9 Antworten auf Boykott des Richters?

  1. 1
    RALupo says:

    Ich staune in Strafmandaten immer, wie mühelos die Polizei mit ausländischen Zeugen und Beschuldigten parlieren kann, alles in feinstem Deutsch festgehalten, wohingegen ich mit meinen Klienten kaum ein Wort wechseln kann, weil sie kein/kaum Deutsch sprechen. Muss wohl an mir liegen.

  2. 2
    RA JM says:

    Manche Richter haben ja schon einige Schwierigkeiten mit der StPO, da ist Art. 6 Abs. II lit. e) EMRK natürlich ziemlich fernliegend. :-(

  3. 3
    Hannes says:

    Und wer hat den Fehler begangen? Der Mandant. Er hat geklaut! Was will er hier, wenn er unsere Sprache nicht spricht? Warum klaut er?

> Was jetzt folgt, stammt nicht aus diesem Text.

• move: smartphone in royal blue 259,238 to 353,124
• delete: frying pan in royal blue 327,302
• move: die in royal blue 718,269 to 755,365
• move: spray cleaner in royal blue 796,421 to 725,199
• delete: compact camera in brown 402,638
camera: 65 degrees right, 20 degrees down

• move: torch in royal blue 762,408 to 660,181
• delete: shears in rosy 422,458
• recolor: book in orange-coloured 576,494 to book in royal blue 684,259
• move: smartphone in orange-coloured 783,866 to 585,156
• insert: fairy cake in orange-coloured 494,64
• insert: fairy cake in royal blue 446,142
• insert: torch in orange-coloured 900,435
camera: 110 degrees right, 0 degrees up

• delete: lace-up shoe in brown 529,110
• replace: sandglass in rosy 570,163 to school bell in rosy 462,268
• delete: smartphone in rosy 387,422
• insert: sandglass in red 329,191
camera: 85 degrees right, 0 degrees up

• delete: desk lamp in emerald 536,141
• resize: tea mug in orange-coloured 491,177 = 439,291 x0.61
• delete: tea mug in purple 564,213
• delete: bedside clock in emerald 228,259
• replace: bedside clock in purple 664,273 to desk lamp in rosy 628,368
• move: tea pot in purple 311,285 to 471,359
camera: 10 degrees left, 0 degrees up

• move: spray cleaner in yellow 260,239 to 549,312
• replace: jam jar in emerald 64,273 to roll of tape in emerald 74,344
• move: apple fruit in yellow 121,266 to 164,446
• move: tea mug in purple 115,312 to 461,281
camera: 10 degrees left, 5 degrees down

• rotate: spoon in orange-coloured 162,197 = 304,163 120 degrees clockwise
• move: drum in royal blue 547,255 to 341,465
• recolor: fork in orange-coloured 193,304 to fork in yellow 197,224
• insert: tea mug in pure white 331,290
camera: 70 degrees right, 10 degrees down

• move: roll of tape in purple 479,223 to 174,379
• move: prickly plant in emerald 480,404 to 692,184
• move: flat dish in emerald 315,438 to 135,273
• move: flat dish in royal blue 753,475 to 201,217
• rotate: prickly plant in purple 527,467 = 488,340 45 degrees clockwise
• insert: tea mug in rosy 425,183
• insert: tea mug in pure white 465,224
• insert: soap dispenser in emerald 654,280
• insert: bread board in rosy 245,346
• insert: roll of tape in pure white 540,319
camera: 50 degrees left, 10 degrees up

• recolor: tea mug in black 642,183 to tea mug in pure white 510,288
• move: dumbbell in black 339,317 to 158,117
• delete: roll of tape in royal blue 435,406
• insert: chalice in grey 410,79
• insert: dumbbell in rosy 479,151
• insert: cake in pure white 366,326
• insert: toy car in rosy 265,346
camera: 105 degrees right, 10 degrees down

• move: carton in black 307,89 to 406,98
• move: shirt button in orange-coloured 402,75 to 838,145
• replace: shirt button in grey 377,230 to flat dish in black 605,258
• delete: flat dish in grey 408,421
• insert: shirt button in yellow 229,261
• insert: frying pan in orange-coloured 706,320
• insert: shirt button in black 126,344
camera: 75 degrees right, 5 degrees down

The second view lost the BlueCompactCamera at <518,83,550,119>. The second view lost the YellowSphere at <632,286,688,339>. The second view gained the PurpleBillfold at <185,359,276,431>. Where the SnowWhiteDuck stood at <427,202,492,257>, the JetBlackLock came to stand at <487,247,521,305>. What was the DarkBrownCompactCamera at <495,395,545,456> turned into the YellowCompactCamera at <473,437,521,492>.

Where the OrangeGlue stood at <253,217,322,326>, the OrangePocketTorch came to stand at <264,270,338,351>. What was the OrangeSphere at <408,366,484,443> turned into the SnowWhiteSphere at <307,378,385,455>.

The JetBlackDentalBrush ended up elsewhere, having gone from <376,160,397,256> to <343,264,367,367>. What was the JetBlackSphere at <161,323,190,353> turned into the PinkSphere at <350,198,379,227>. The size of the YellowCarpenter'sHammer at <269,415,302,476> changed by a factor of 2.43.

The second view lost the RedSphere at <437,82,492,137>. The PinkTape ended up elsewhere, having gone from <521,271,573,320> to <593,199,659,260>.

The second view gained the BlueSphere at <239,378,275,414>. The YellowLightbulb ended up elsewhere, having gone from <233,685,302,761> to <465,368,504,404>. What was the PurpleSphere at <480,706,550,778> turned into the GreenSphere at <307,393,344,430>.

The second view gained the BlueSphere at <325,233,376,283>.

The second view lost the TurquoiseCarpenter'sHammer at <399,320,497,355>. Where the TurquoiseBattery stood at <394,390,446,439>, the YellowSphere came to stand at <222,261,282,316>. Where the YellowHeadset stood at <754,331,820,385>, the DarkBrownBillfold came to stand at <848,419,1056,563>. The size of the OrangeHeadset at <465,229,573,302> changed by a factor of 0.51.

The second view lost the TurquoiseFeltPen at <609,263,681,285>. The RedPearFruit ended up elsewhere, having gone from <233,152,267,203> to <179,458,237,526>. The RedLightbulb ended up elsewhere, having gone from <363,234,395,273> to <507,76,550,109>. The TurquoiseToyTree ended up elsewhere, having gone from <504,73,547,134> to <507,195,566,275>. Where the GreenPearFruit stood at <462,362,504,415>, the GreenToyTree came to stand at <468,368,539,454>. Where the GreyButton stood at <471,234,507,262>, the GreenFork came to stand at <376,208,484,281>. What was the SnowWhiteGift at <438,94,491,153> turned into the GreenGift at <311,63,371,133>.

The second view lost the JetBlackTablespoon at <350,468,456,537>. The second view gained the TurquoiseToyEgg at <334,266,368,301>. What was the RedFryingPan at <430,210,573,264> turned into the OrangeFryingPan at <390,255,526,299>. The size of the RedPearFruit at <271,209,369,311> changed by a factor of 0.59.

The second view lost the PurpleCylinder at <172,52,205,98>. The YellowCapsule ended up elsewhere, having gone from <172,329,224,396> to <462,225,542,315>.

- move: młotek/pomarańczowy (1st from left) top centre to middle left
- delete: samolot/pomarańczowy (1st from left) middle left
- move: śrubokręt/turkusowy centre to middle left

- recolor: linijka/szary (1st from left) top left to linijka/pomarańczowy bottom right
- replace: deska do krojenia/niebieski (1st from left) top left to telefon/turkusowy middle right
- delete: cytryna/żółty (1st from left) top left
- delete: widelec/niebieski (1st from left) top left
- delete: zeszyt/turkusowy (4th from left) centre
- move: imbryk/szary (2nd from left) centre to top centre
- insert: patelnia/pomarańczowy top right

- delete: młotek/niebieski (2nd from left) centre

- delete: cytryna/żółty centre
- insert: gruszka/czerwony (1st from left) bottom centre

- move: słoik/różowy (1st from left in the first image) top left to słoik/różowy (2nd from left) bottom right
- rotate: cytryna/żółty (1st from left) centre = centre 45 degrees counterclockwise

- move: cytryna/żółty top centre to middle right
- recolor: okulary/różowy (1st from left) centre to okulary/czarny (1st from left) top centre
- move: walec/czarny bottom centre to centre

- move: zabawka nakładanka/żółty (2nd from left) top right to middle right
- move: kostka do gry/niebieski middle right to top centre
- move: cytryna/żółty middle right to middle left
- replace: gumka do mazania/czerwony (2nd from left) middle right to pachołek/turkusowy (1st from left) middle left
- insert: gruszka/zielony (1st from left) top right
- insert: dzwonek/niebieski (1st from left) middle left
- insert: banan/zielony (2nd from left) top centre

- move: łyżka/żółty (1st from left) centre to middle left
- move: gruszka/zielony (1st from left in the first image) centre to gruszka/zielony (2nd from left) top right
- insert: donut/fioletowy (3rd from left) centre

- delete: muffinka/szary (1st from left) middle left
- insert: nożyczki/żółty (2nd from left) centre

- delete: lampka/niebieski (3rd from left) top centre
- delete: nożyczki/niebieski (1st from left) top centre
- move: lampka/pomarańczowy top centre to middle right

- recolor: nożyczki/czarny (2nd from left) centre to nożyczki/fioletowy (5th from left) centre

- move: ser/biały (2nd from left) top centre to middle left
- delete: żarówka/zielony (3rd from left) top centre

    Ja ich weiß, in seinem Land ist Krieg und er wird politisch verfolgt und weil er hier nicht genug Geld bekommt, musste er klauen.

  4. 4

    @ Hannes:

    Sie schwätzen extrem dummes Zeug über Dinge, von denen Sie keine Ahnung haben. Oder?

  5. 5
    Pascal says:

    Genau Hannes, ich hoffe, er muss die Kosten seiner Verurteilung bis zum letzten Heller abarbeiten. Wo kommen wir denn da hin, wenn uns plötzlich so jemand unsere schöne Gesellschaft zersetzt? Und dann auch noch Rechte fordern, auf die wir so stolz sind? Nee, nee, nee.

  6. 6
    Das Ich says:

    In gewisser Weise hat Hannes aber Recht. Es hat ihn keiner gezwungen zu klauen.
    Allerdings möchte ich dich, Hannes, gerne mal sehen, wenn Du in U-Haft sitzt und keinen Verteidiger kriegst.
    Dann dürfte dein Geschrei schon ein bisschen leiser sein.
    Schonmal gehört? Alle Leute sind vor dem Gesetz gleich?
    Ok, in manchen Fällen sind sie gleicher (Zumwinckel & Kollegen) aber darum geht es nicht.

  7. 7
    cledrera says:

    Die Lösung muss sein, die Außervollzugsetzung des Haftbefehls wegen vorsätzlicher Missachtung des ART 6 II EMRK zu beantragen.
    Das dürfte das Gericht ablehnen. Dagegen Beschwerde durch alle Instanzen.
    Das Gericht hat nämlich zweierlei gemacht:
    1. Gegen das Gesetz verstoßen und zwar durch Untätigkeit trotz Handlungsverpflichtung.
    2. Die Rechtsstellung des Verteidigers missachtet.
    Letzteres ist nicht strafbar, nur tunlich zu unterlassen.
    Es geht es aber um den – nicht verurteilten – Inhaftierten. Hat er nur die Wahl zwischen Skylla und Charybdis, dann muss man eben mitten durch segeln.

  8. 8
    Gulia says:

    Ja ja, klauen alle, nicht nur Ausländer, Vater Staat ist Leer, klauen Millionen, Milliarden, Billionen.
    Ausländer kann sein Wurst und Brot geklaut.
    Wenn Ausländer hat Flüchtgefahr gemäß §112, dann Staat Klaue wo hin muss. Weis genaue mit Diebstahl Bescheftig Jügendliche, und sie alle suchtige.
    70-80% Jügendliche klauen, weil tägliche Dose wollen aufsuchen, wegen Sprache, Moskau nicht auf ein Mal gebaut worden-langsam,langsam komm deutsche sprache nach.
    Liebe meine Anwälte

      Liebe Gulia, können Sie sowas auch singen? crh
  9. 9
    skugga says:

    In letzter Zeit bin ich öfter mal sehr geneigt, meine Chefin irgendwie dazu zu bekommen, kräftig mit der RiStBV, VIII. Abschnitt, zu wedeln. Besonders 181 (2) dürfte doch eigentlich für großes Hallo bei StA und Gericht sorgen, oder? Warum besteht da eigentlich so selten wer drauf?